> **Prompt**
The response must reproduce every record below without alteration.

Document structure recognition data:
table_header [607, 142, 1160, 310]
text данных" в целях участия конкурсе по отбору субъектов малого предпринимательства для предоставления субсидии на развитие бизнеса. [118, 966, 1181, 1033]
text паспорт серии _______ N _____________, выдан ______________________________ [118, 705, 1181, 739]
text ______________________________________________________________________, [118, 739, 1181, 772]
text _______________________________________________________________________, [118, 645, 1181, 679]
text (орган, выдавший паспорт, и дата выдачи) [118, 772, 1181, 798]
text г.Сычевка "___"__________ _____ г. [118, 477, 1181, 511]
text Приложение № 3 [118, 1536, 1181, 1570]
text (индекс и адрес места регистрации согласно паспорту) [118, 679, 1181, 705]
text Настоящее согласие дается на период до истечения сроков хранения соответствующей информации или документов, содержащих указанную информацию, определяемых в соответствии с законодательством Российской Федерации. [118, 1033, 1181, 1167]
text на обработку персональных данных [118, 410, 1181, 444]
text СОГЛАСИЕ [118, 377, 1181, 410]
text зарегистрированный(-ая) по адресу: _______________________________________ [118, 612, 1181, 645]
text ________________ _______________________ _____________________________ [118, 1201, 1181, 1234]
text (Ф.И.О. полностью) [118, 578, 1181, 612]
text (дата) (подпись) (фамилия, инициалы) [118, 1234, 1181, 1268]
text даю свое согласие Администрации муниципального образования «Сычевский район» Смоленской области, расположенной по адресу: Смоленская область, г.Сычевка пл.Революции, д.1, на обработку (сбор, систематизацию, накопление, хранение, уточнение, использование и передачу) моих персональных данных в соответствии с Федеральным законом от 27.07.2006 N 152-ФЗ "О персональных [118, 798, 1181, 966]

> **Solved problem**
table_header [607, 142, 1160, 310]
text данных" в целях участия конкурсе по отбору субъектов малого предпринимательства для предоставления субсидии на развитие бизнеса. [118, 966, 1181, 1033]
text паспорт серии _______ N _____________, выдан ______________________________ [118, 705, 1181, 739]
text ______________________________________________________________________, [118, 739, 1181, 772]
text _______________________________________________________________________, [118, 645, 1181, 679]
text (орган, выдавший паспорт, и дата выдачи) [118, 772, 1181, 798]
text г.Сычевка "___"__________ _____ г. [118, 477, 1181, 511]
text Приложение № 3 [118, 1536, 1181, 1570]
text (индекс и адрес места регистрации согласно паспорту) [118, 679, 1181, 705]
text Настоящее согласие дается на период до истечения сроков хранения соответствующей информации или документов, содержащих указанную информацию, определяемых в соответствии с законодательством Российской Федерации. [118, 1033, 1181, 1167]
text на обработку персональных данных [118, 410, 1181, 444]
text СОГЛАСИЕ [118, 377, 1181, 410]
text зарегистрированный(-ая) по адресу: _______________________________________ [118, 612, 1181, 645]
text ________________ _______________________ _____________________________ [118, 1201, 1181, 1234]
text (Ф.И.О. полностью) [118, 578, 1181, 612]
text (дата) (подпись) (фамилия, инициалы) [118, 1234, 1181, 1268]
text даю свое согласие Администрации муниципального образования «Сычевский район» Смоленской области, расположенной по адресу: Смоленская область, г.Сычевка пл.Революции, д.1, на обработку (сбор, систематизацию, накопление, хранение, уточнение, использование и передачу) моих персональных данных в соответствии с Федеральным законом от 27.07.2006 N 152-ФЗ "О персональных [118, 798, 1181, 966]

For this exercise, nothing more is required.